While the Sensen technology is a far fetched idea, we do know more about the human brain every day. This game shows us the worst case scenario (one company with a lot of power, monopoly and whatnot), I like the thought of being able to share memories with whom I chose, it’s a neat idea. Nilin is worth to remember, I like her personality and the story we are being told about her, from her early childhood to a young woman on a quest to save the world from forgetting itself.

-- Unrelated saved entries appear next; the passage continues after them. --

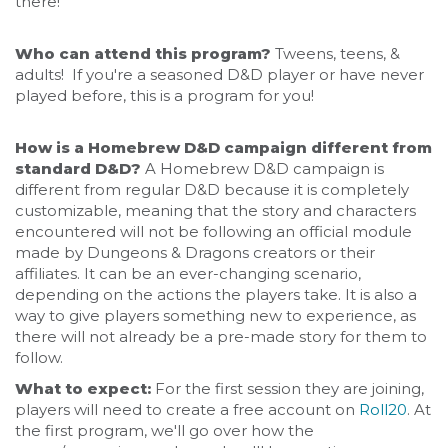
there!
Who can attend this program?
Tweens, teens, &
adults! If you're a seasoned D&D player or have never
played before, this is a program for you!
How is a Homebrew D&D campaign different from
standard D&D?
A Homebrew D&D campaign is
different from regular D&D because it is completely
customizable, meaning that the story and characters
encountered will not be following an official module
made by Dungeons & Dragons creators or their
affiliates. It can be an ever-changing scenario,
depending on the actions the players take. It is also a
way to give players something new to experience, as
there will not already be a pre-made story for them to
follow.
What to expect:
For the first session they are joining,
players will need to create a free account on
Roll20
. At
the first program, we'll go over how the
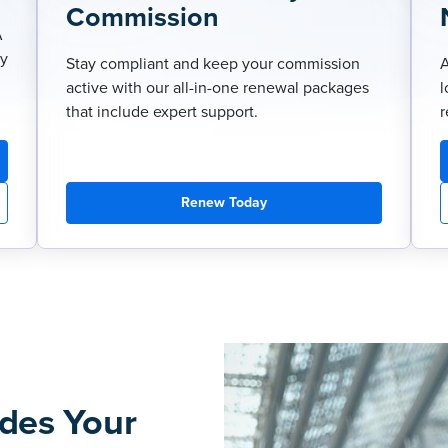
Commission
A
ry
Stay compliant and keep your commission
A
active with our all-in-one renewal packages
l
that include expert support.
r
Renew Today
des Your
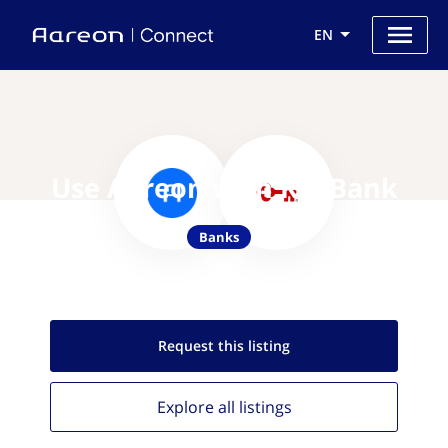
EN
Use Aareon with KeyBank
Banks
Request this
listing
Explore all
listings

The story really got to me. Some of the details and facts was quite obvious even before Nilin or Edge told the player directly what was going on, there were a few surprises along the way which you really can not expect coming. The backstory of the leapers for instance, is something I was aware of from the very start of the game. The camera handling was the most annoying thing about an otherwise great game where I had a lot of fun – not to mention a story that I really wanted to know the outcome of, so I had a hard time stop playing in order to catch up on my sleep. If you want a good story in a not so far future, with a cool premise, a strong female lead, fun fist fights and some new puzzle elements, you’re really in for a treat with this game.
Miss; The camera is horrendous at times and fights takes too long to get through – slapping the same enemy 10+ times does not make for a good fight, only extension of the game, and not the good kind.
Need; More memory mixing sequences as this was the real unique take in this game – the rest is great, but have been shown in other popular games.